Start of Block
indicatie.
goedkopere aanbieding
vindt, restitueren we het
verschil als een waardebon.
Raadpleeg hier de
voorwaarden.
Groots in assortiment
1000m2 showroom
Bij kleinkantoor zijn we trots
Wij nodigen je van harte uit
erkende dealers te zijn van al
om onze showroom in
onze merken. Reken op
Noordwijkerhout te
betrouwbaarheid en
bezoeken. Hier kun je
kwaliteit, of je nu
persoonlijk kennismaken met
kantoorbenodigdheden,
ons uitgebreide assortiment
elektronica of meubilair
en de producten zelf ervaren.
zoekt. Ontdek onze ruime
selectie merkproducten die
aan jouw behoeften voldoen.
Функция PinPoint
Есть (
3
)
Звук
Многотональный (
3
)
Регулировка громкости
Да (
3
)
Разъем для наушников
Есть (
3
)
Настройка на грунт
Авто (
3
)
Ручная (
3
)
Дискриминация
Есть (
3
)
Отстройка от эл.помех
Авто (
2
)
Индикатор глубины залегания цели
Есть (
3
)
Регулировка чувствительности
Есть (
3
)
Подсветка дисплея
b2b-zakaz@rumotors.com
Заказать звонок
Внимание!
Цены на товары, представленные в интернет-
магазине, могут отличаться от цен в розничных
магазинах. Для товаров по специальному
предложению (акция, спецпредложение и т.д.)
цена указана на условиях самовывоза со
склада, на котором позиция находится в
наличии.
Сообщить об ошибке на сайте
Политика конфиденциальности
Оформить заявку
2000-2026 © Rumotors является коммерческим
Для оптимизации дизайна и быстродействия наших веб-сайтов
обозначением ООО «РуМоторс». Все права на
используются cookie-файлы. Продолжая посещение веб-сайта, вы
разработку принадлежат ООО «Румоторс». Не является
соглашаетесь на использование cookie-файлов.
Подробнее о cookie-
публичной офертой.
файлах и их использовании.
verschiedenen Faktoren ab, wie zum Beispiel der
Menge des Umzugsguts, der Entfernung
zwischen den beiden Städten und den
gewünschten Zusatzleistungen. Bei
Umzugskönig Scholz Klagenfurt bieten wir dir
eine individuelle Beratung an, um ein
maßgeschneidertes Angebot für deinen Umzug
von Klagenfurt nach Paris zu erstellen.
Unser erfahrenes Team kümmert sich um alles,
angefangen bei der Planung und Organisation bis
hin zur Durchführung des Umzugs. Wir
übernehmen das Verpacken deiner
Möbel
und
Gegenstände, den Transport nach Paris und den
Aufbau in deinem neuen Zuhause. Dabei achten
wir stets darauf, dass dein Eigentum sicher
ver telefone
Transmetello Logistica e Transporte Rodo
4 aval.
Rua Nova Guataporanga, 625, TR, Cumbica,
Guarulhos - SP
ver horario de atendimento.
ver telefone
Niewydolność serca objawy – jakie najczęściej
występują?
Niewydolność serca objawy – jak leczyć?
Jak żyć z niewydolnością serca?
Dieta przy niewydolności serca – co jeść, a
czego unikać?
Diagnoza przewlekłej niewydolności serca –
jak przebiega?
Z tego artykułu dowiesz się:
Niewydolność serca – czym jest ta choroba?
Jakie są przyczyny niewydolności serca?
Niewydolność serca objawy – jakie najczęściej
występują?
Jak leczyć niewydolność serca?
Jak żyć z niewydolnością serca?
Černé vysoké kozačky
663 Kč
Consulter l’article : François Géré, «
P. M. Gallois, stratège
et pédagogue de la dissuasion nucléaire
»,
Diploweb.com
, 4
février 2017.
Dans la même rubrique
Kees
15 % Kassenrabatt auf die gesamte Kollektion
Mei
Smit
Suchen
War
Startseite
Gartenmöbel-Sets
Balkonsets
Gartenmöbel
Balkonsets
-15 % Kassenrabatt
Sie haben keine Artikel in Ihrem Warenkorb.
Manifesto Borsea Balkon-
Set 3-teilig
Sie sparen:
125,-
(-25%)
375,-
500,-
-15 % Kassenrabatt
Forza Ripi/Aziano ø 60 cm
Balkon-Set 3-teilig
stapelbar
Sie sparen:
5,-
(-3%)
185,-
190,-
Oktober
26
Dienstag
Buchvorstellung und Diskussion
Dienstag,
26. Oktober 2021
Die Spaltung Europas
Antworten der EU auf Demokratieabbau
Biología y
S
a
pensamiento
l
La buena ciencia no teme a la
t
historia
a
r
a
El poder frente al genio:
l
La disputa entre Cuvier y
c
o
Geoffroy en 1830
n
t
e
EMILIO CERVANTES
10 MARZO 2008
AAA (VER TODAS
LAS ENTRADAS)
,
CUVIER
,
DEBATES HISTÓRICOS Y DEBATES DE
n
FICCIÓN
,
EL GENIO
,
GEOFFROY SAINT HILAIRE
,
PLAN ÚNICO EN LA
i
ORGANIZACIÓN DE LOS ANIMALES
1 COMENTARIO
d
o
End of Block
## What to do
Give back all of the data above without any alteration.

## Solution
indicatie.
goedkopere aanbieding
vindt, restitueren we het
verschil als een waardebon.
Raadpleeg hier de
voorwaarden.
Groots in assortiment
1000m2 showroom
Bij kleinkantoor zijn we trots
Wij nodigen je van harte uit
erkende dealers te zijn van al
om onze showroom in
onze merken. Reken op
Noordwijkerhout te
betrouwbaarheid en
bezoeken. Hier kun je
kwaliteit, of je nu
persoonlijk kennismaken met
kantoorbenodigdheden,
ons uitgebreide assortiment
elektronica of meubilair
en de producten zelf ervaren.
zoekt. Ontdek onze ruime
selectie merkproducten die
aan jouw behoeften voldoen.
Функция PinPoint
Есть (
3
)
Звук
Многотональный (
3
)
Регулировка громкости
Да (
3
)
Разъем для наушников
Есть (
3
)
Настройка на грунт
Авто (
3
)
Ручная (
3
)
Дискриминация
Есть (
3
)
Отстройка от эл.помех
Авто (
2
)
Индикатор глубины залегания цели
Есть (
3
)
Регулировка чувствительности
Есть (
3
)
Подсветка дисплея
b2b-zakaz@rumotors.com
Заказать звонок
Внимание!
Цены на товары, представленные в интернет-
магазине, могут отличаться от цен в розничных
магазинах. Для товаров по специальному
предложению (акция, спецпредложение и т.д.)
цена указана на условиях самовывоза со
склада, на котором позиция находится в
наличии.
Сообщить об ошибке на сайте
Политика конфиденциальности
Оформить заявку
2000-2026 © Rumotors является коммерческим
Для оптимизации дизайна и быстродействия наших веб-сайтов
обозначением ООО «РуМоторс». Все права на
используются cookie-файлы. Продолжая посещение веб-сайта, вы
разработку принадлежат ООО «Румоторс». Не является
соглашаетесь на использование cookie-файлов.
Подробнее о cookie-
публичной офертой.
файлах и их использовании.
verschiedenen Faktoren ab, wie zum Beispiel der
Menge des Umzugsguts, der Entfernung
zwischen den beiden Städten und den
gewünschten Zusatzleistungen. Bei
Umzugskönig Scholz Klagenfurt bieten wir dir
eine individuelle Beratung an, um ein
maßgeschneidertes Angebot für deinen Umzug
von Klagenfurt nach Paris zu erstellen.
Unser erfahrenes Team kümmert sich um alles,
angefangen bei der Planung und Organisation bis
hin zur Durchführung des Umzugs. Wir
übernehmen das Verpacken deiner
Möbel
und
Gegenstände, den Transport nach Paris und den
Aufbau in deinem neuen Zuhause. Dabei achten
wir stets darauf, dass dein Eigentum sicher
ver telefone
Transmetello Logistica e Transporte Rodo
4 aval.
Rua Nova Guataporanga, 625, TR, Cumbica,
Guarulhos - SP
ver horario de atendimento.
ver telefone
Niewydolność serca objawy – jakie najczęściej
występują?
Niewydolność serca objawy – jak leczyć?
Jak żyć z niewydolnością serca?
Dieta przy niewydolności serca – co jeść, a
czego unikać?
Diagnoza przewlekłej niewydolności serca –
jak przebiega?
Z tego artykułu dowiesz się:
Niewydolność serca – czym jest ta choroba?
Jakie są przyczyny niewydolności serca?
Niewydolność serca objawy – jakie najczęściej
występują?
Jak leczyć niewydolność serca?
Jak żyć z niewydolnością serca?
Černé vysoké kozačky
663 Kč
Consulter l’article : François Géré, «
P. M. Gallois, stratège
et pédagogue de la dissuasion nucléaire
»,
Diploweb.com
, 4
février 2017.
Dans la même rubrique
Kees
15 % Kassenrabatt auf die gesamte Kollektion
Mei
Smit
Suchen
War
Startseite
Gartenmöbel-Sets
Balkonsets
Gartenmöbel
Balkonsets
-15 % Kassenrabatt
Sie haben keine Artikel in Ihrem Warenkorb.
Manifesto Borsea Balkon-
Set 3-teilig
Sie sparen:
125,-
(-25%)
375,-
500,-
-15 % Kassenrabatt
Forza Ripi/Aziano ø 60 cm
Balkon-Set 3-teilig
stapelbar
Sie sparen:
5,-
(-3%)
185,-
190,-
Oktober
26
Dienstag
Buchvorstellung und Diskussion
Dienstag,
26. Oktober 2021
Die Spaltung Europas
Antworten der EU auf Demokratieabbau
Biología y
S
a
pensamiento
l
La buena ciencia no teme a la
t
historia
a
r
a
El poder frente al genio:
l
La disputa entre Cuvier y
c
o
Geoffroy en 1830
n
t
e
EMILIO CERVANTES
10 MARZO 2008
AAA (VER TODAS
LAS ENTRADAS)
,
CUVIER
,
DEBATES HISTÓRICOS Y DEBATES DE
n
FICCIÓN
,
EL GENIO
,
GEOFFROY SAINT HILAIRE
,
PLAN ÚNICO EN LA
i
ORGANIZACIÓN DE LOS ANIMALES
1 COMENTARIO
d
o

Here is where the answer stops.